The GFP strain CIT1:GFP was found to be a marker for Q cells. Citrate synthase is the first enzyme in cellular respiration. About 60% of the strains in the GFP library that distinguished Q from NQ cells were mitochondrial in function. The importance of mitochondrial function was further corroborated by this study on deletion strains. CIT1:GFP is expressed highly & homogenously in all Q cells, while much less is expressed in approximately 30% of NQ cells & there is none at all in the other 70% of the NQ cells. We pooled the 1000s of deletion strains together due to that particular obstacle – anytime organisms are grown in a pool there is an element of competition that is introduced. All of the results from this experiment are confounded by that variable. The relative numbers of Q & NQ cells in a stationary phase culture of CIT1:GFP is readily estimated by flow cytometry. We proposed the use of this CIT1:GFP protein marker. We selected 6 of the 411 strains for a proof of principle experiment to determine if we could create haploids with the CIT1:GFP and the deletion.

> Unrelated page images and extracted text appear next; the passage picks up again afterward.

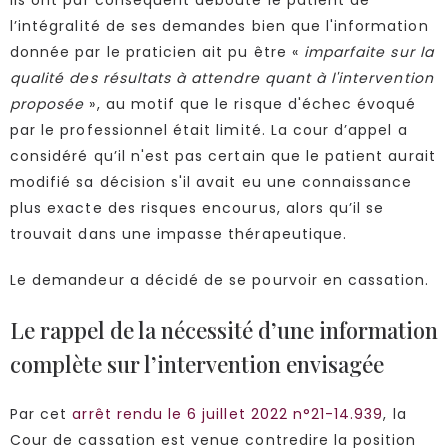
Ils ont par conséquent débouté le patient de
l’intégralité de ses demandes bien que l'information
donnée par le praticien ait pu être «
imparfaite sur la
qualité des résultats à attendre quant à l'intervention
proposée
», au motif que le risque d'échec évoqué
par le professionnel était limité. La cour d’appel a
considéré qu’il n'est pas certain que le patient aurait
modifié sa décision s'il avait eu une connaissance
plus exacte des risques encourus, alors qu’il se
trouvait dans une impasse thérapeutique.
Le demandeur a décidé de se pourvoir en cassation.
Le rappel de la nécessité d’une information
complète sur l’intervention envisagée
Par cet
arrêt rendu le 6 juillet 2022 n°21-14.939
, la
Cour de cassation est venue contredire la position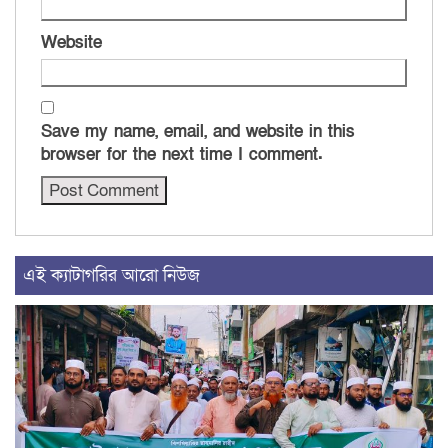
Website
Save my name, email, and website in this
browser for the next time I comment.
এই ক্যাটাগরির আরো নিউজ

This would be analogous to the homozygous diploid deletion set in that no copies of that particular gene would be present in the genome. The haploid deletion strains were mated with CIT1:GFP strain. The resulting diploids were sporulated. The tetrads of haploid spores were dissected. The colonies produced by each spore were plated onto media without histidine & with kanamycin, the resistance marker in the deletion cassette. The GFP strains have a histidine marker & are capable of growth in its absence. If the spore that produced the colonies has both of these markers, then we can conclude it has the Cit1:GFP gene as well as the deletion cassette.

Address Goals

The primary strategic goal that this research addresses is that of discovery. This research is clearly not hypothesis-driven and focuses on broadening our understanding of this particular cellular process, namely cell differentiation. Collaborative learning is also a goal clearly addressed by this research. The experimentation included researchers from multiple different backgrounds, including biology, chemistry and engineering. This is in line with the goals of NSF that seek to create a more interdisciplinary, inclusive scientific community.